» **ABOUT THIS EXERCISE**: Write out the text in the records below word for word, leaving the pictures out of your answer.

· · · · · · ·

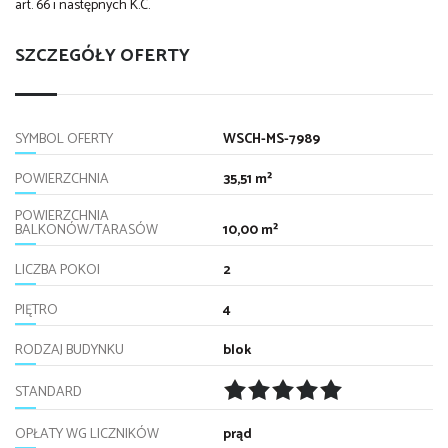
art. 66 i następnych K.C.
SZCZEGÓŁY OFERTY
SYMBOL OFERTY
WSCH-MS-7989
POWIERZCHNIA
35,51 m²
POWIERZCHNIA
BALKONÓW/TARASÓW
10,00 m²
LICZBA POKOI
2
PIĘTRO
4
RODZAJ BUDYNKU
blok
STANDARD
OPŁATY WG LICZNIKÓW
prąd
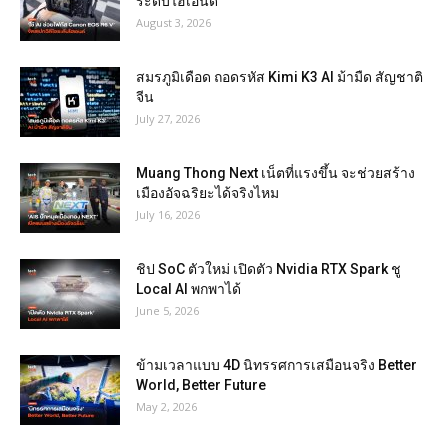
ระดับไฮเอนด์
August 3, 2026
สมรภูมิเดือด ถอดรหัส Kimi K3 AI ม้ามืด สัญชาติ
จีน
July 27, 2026
Muang Thong Next เน็ตที่แรงขึ้น จะช่วยสร้าง
เมืองอัจฉริยะได้จริงไหม
July 16, 2026
ชิป SoC ตัวใหม่ เปิดตัว Nvidia RTX Spark ชู
Local AI พกพาได้
June 5, 2026
ข้ามเวลาแบบ 4D นิทรรศการเสมือนจริง Better
World, Better Future
May 2, 2026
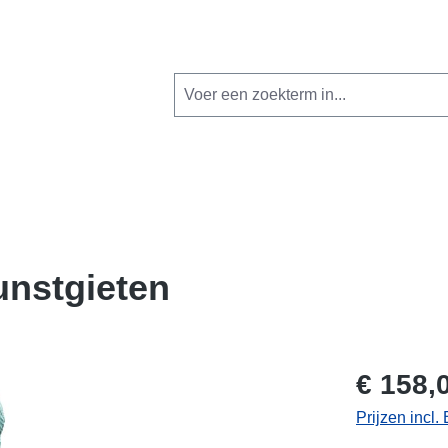
unstgieten
€ 158,
Prijzen incl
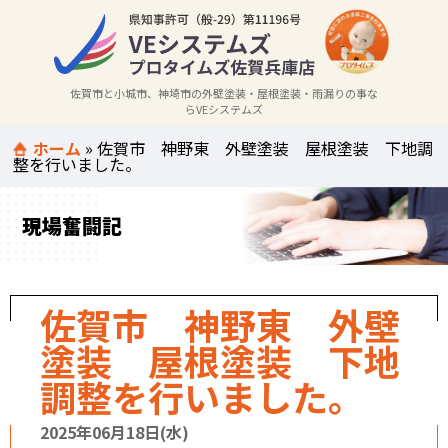
佐賀市と小城市、神埼市の外壁塗装・屋根塗装・雨漏りの事な
らVEシステムズ
ホーム
»
佐賀市 神野東 外壁塗装 屋根塗装 下地調
整を行いました。
現場奮闘記
佐賀市 神野東 外壁
塗装 屋根塗装 下地
調整を行いました。
2025年06月18日(水)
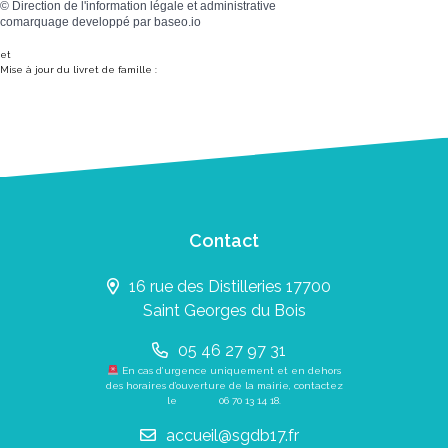
©
Direction de l'information légale et administrative
comarquage developpé par
baseo.io
et
Mise à jour du livret de famille :
Contact
16 rue des Distilleries 17700
Saint Georges du Bois
05 46 27 97 31
En cas d’urgence uniquement et en dehors
des horaires d’ouverture de la mairie, contactez
le
06 70 13 14 18
.
accueil@sgdb17.fr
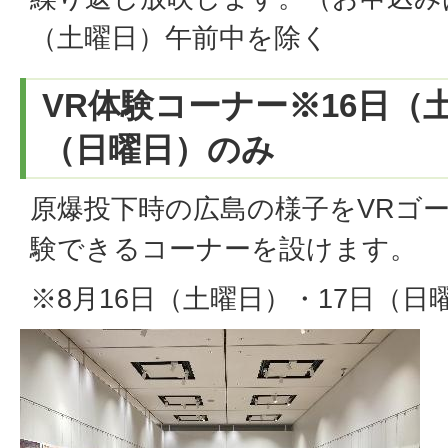
（土曜日）午前中を除く
VR体験コーナー※16日（
（日曜日）のみ
原爆投下時の広島の様子をVRゴ
験できるコーナーを設けます。
※8月16日（土曜日）・17日（日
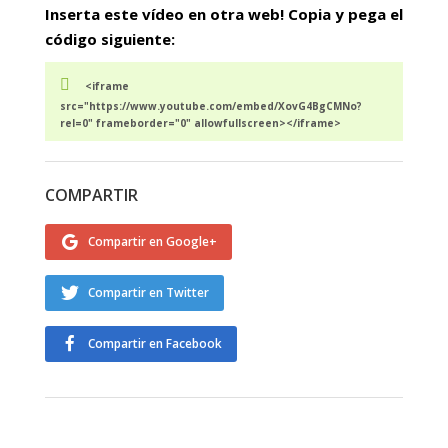
Inserta este vídeo en otra web! Copia y pega el
código siguiente:
<iframe
src="https://www.youtube.com/embed/XovG4BgCMNo?
rel=0" frameborder="0" allowfullscreen></iframe>
COMPARTIR
Compartir en Google+
Compartir en Twitter
Compartir en Facebook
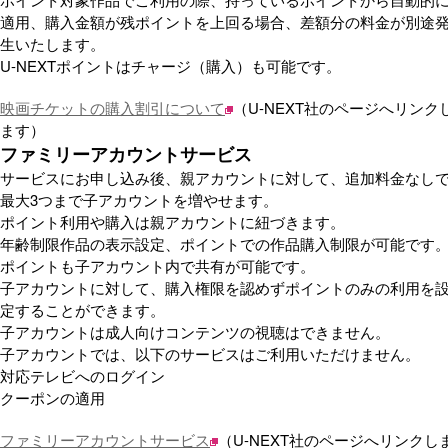
適用、購入金額が残ポイントを上回る場合、差額分の料金が別途
生いたします。
U-NEXTポイントはチャージ（購入）も可能です。
映画チケットの購入割引について
（U-NEXT社のページへリンク
ます）
ファミリーアカウントサービス
サービスにお申し込み後、親アカウントに対して、追加料金なし
最大3つまで子アカウントを増やせます。
ポイント利用や購入は親アカウントに紐づきます。
年齢制限作品の表示設定、ポイントでの作品購入制限が可能です
ポイントも子アカウント内で共有が可能です。
子アカウントに対して、購入権限を認めずポイントのみの利用を
定することができます。
子アカウントは成人向けコンテンツの視聴はできません。
子アカウントでは、以下のサービスはご利用いただけません。
対応テレビへのログイン
クーポンの適用
ファミリーアカウントサービス
（U-NEXT社のページへリンクし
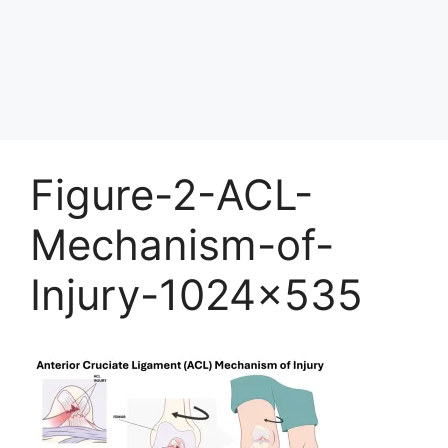
Figure-2-ACL-
Mechanism-of-
Injury-1024×535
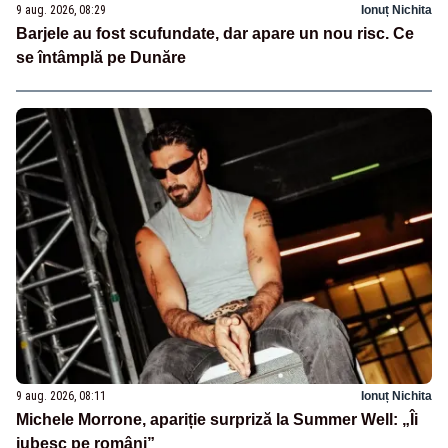
9 aug. 2026, 08:29
Ionuț Nichita
Barjele au fost scufundate, dar apare un nou risc. Ce
se întâmplă pe Dunăre
9 aug. 2026, 08:11
Ionuț Nichita
Michele Morrone, apariție surpriză la Summer Well: „Îi
iubesc pe români”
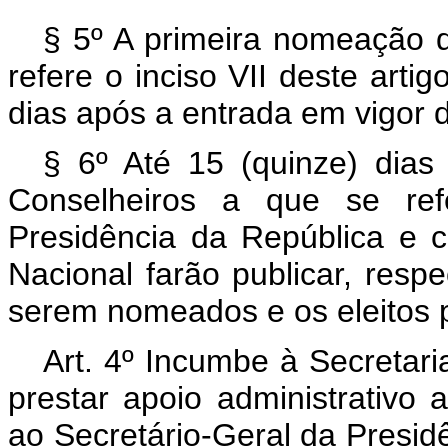
§ 5º A primeira nomeação
refere o inciso VII deste artig
dias após a entrada em vigor d
§ 6º Até 15 (quinze) dia
Conselheiros a que se refe
Presidência da República e
Nacional farão publicar, res
serem nomeados e os eleitos 
Art. 4º Incumbe à Secretari
prestar apoio administrativo
ao Secretário-Geral da Presidê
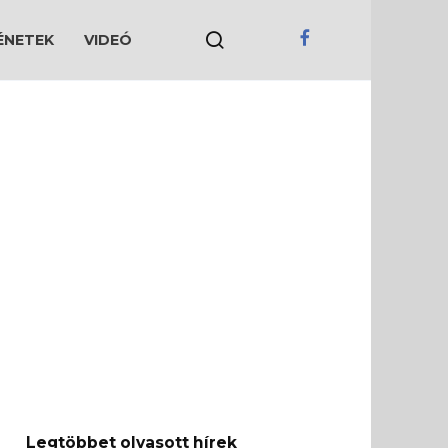
ÉNETEK
VIDEÓ
Legtöbbet olvasott hírek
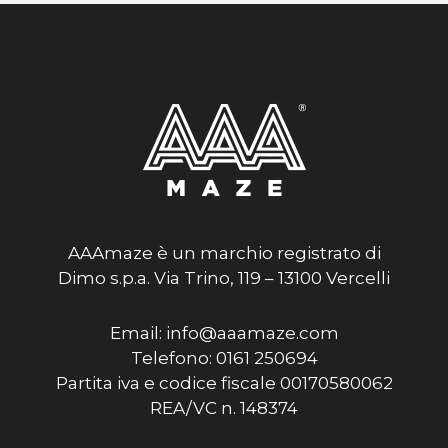
AAAmaze è un marchio registrato di
Dimo s.p.a. Via Trino, 119 – 13100 Vercelli
Email: info@aaamaze.com
Telefono: 0161 250694
Partita iva e codice fiscale 00170580062
REA/VC n. 148374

· · · · · · ·

» **EXPECTED ANSWER**:
art. 66 i następnych K.C.
SZCZEGÓŁY OFERTY
SYMBOL OFERTY
WSCH-MS-7989
POWIERZCHNIA
35,51 m²
POWIERZCHNIA
BALKONÓW/TARASÓW
10,00 m²
LICZBA POKOI
2
PIĘTRO
4
RODZAJ BUDYNKU
blok
STANDARD
OPŁATY WG LICZNIKÓW
prąd
ระดับไฮเอนด์
August 3, 2026
สมรภูมิเดือด ถอดรหัส Kimi K3 AI ม้ามืด สัญชาติ
จีน
July 27, 2026
Muang Thong Next เน็ตที่แรงขึ้น จะช่วยสร้าง
เมืองอัจฉริยะได้จริงไหม
July 16, 2026
ชิป SoC ตัวใหม่ เปิดตัว Nvidia RTX Spark ชู
Local AI พกพาได้
June 5, 2026
ข้ามเวลาแบบ 4D นิทรรศการเสมือนจริง Better
World, Better Future
May 2, 2026
unstgieten
€ 158,
Prijzen incl
佐賀市と小城市、神埼市の外壁塗装・屋根塗装・雨漏りの事な
らVEシステムズ
ホーム
»
佐賀市 神野東 外壁塗装 屋根塗装 下地調
整を行いました。
現場奮闘記
佐賀市 神野東 外壁
塗装 屋根塗装 下地
調整を行いました。
2025年06月18日(水)
©
Direction de l'information légale et administrative
comarquage developpé par
baseo.io
et
Mise à jour du livret de famille :
Contact
16 rue des Distilleries 17700
Saint Georges du Bois
05 46 27 97 31
En cas d’urgence uniquement et en dehors
des horaires d’ouverture de la mairie, contactez
le
06 70 13 14 18
.
accueil@sgdb17.fr
（土曜日）午前中を除く
VR体験コーナー※16日（
（日曜日）のみ
原爆投下時の広島の様子をVRゴ
験できるコーナーを設けます。
※8月16日（土曜日）・17日（日
Inserta este vídeo en otra web! Copia y pega el
código siguiente:
<iframe
src="https://www.youtube.com/embed/XovG4BgCMNo?
rel=0" frameborder="0" allowfullscreen></iframe>
COMPARTIR
Compartir en Google+
Compartir en Twitter
Compartir en Facebook
適用、購入金額が残ポイントを上回る場合、差額分の料金が別途
生いたします。
U-NEXTポイントはチャージ（購入）も可能です。
映画チケットの購入割引について
（U-NEXT社のページへリンク
ます）
ファミリーアカウントサービス
サービスにお申し込み後、親アカウントに対して、追加料金なし
最大3つまで子アカウントを増やせます。
ポイント利用や購入は親アカウントに紐づきます。
年齢制限作品の表示設定、ポイントでの作品購入制限が可能です
ポイントも子アカウント内で共有が可能です。
子アカウントに対して、購入権限を認めずポイントのみの利用を
定することができます。
子アカウントは成人向けコンテンツの視聴はできません。
子アカウントでは、以下のサービスはご利用いただけません。
対応テレビへのログイン
クーポンの適用
ファミリーアカウントサービス
（U-NEXT社のページへリンクし
Figure-2-ACL-
Mechanism-of-
Injury-1024×535
9 aug. 2026, 08:29
Ionuț Nichita
Barjele au fost scufundate, dar apare un nou risc. Ce
se întâmplă pe Dunăre
9 aug. 2026, 08:11
Ionuț Nichita
Michele Morrone, apariție surpriză la Summer Well: „Îi
iubesc pe români”
§ 5º A primeira nomeação
refere o inciso VII deste artig
dias após a entrada em vigor d
§ 6º Até 15 (quinze) dia
Conselheiros a que se refe
Presidência da República e
Nacional farão publicar, res
serem nomeados e os eleitos 
Art. 4º Incumbe à Secretari
prestar apoio administrativo
ao Secretário-Geral da Presidê
ÉNETEK
VIDEÓ
Legtöbbet olvasott hírek
AAAmaze è un marchio registrato di
Dimo s.p.a. Via Trino, 119 – 13100 Vercelli
Email: info@aaamaze.com
Telefono: 0161 250694
Partita iva e codice fiscale 00170580062
REA/VC n. 148374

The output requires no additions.